Task prompt => For this exercise, restate every line below word for word and drop the images.

--- Data section Enclosed Below ---

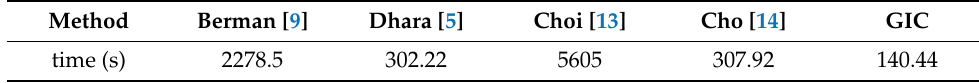
Table 3. The efficiency of candidate dehazing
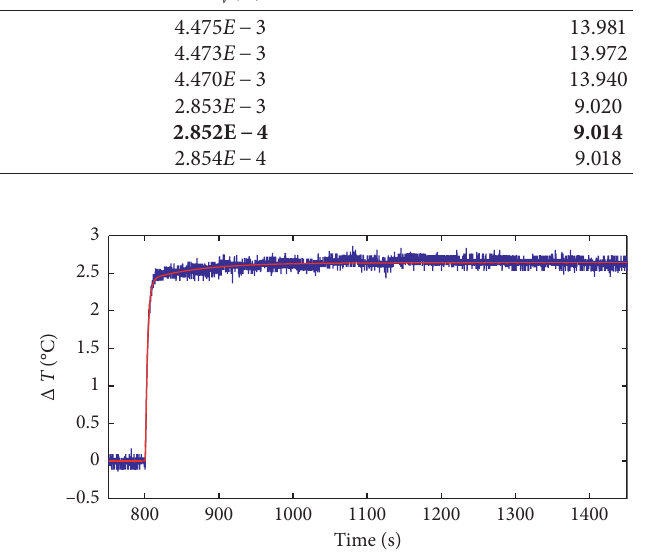
Table 7: Ranking of estimated linear models for the thermal process. Models 4 p and 5 p have been excluded due to their MDL high values. Structure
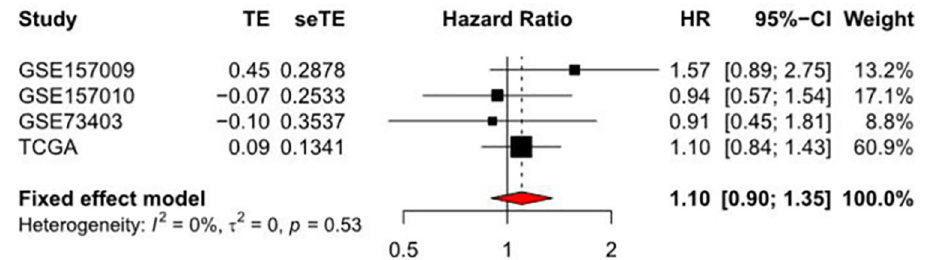
Fig 12. Forest plot of the hazard ratio by COX analysis related to RIOX2 gene in squamous cell lung cancer. The abscissa represents the hazard ratio and the ordinate represents the sample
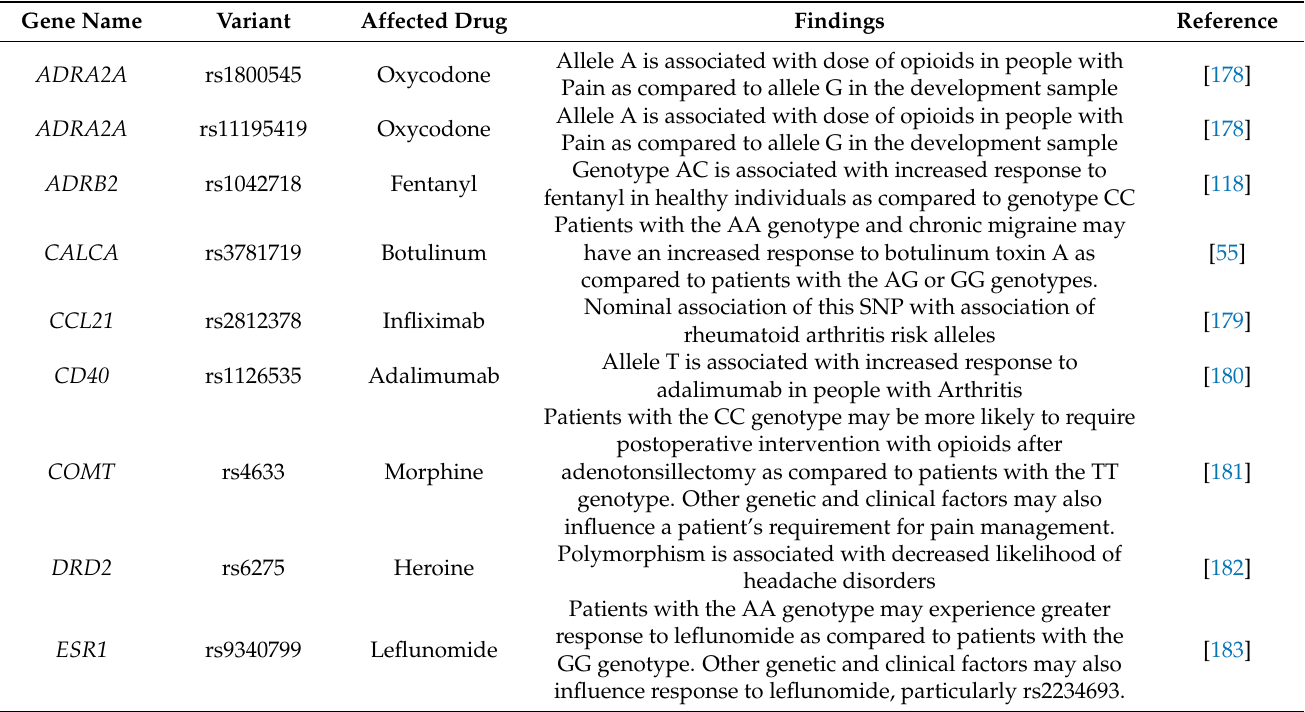
Table 3. Gene variants with reported pharmacogenetic effects. The table provides a summary of variants in genes included in the proposed panel of n = 72 genes and found in the DNA of the 61 analyzed subjects, that have been implicated in a pharmacogenetic context to modulate the effects of drugs administered for the treatment of pain or as disease modifying therapeutics in a painful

--- End of Enclosed Data section ---

Solution to the problem =>
Table 3. The efficiency of candidate dehazing
Table 7: Ranking of estimated linear models for the thermal process. Models 4 p and 5 p have been excluded due to their MDL high values. Structure
Fig 12. Forest plot of the hazard ratio by COX analysis related to RIOX2 gene in squamous cell lung cancer. The abscissa represents the hazard ratio and the ordinate represents the sample
Table 3. Gene variants with reported pharmacogenetic effects. The table provides a summary of variants in genes included in the proposed panel of n = 72 genes and found in the DNA of the 61 analyzed subjects, that have been implicated in a pharmacogenetic context to modulate the effects of drugs administered for the treatment of pain or as disease modifying therapeutics in a painful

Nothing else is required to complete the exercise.